Estimates suggest that around 48% of people who stay in abusive relationships decide to stay because they have no safe place to go where their pets could go with them — and rather than leave them alone with an abuser, they stay. Organizations are trying to change that: Hall has since partnered with Purina's Purple Leash Project, which is working to help provide a safe place for the pets of domestic abuse survivors.

Tamron Hall and her nephew have started working with a domestic violence charity

When Tamron Hall invited her nephew, Leroy Moore, on her Tamron Hall Show to speak about their family's tragic loss, they talked about how she had suggested working with an organization called Safe Horizon as a way to help themselves heal. She spoke about how incredibly proud she was of her nephew, who stepped up and embraced volunteering wholeheartedly, hoping to not just help heal their wounds but also reach out to others. "I had to," Moore said. "I was the same way, I didn't talk about my mom's death for a long time. I kind of just shoved it away for 10 years. Then, I woke up one morning and decided that I had to own it."

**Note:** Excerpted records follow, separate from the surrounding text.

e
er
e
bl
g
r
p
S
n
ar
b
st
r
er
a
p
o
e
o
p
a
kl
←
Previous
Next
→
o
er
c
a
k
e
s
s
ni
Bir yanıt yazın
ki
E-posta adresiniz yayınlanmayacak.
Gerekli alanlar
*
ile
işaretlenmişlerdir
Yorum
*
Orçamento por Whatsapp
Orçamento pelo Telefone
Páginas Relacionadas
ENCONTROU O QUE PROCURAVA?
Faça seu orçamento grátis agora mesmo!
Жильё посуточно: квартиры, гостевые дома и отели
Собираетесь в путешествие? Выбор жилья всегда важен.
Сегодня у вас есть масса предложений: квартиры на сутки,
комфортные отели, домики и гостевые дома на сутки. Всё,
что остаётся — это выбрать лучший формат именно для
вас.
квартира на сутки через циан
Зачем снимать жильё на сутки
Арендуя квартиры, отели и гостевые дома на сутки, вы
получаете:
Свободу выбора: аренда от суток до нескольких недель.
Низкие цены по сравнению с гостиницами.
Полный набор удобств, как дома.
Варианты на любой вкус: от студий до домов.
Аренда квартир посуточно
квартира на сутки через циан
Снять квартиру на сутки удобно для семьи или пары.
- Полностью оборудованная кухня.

The organization they support has been around since 1978, and according to its history, it started as an experimental program within the New York City justice system. Originally founded to protect and support witnesses who were afraid to testify in court, their services and reach expanded over the decades: Now, they work with more than 250,000 people each and every year.

Hall says that her work is far from done: She explained in an interview with WTKR, "This affects so many people. Your neighbors. Your co-workers. This is not something that happens in another neighborhood or to someone else's family. It's in all of our families."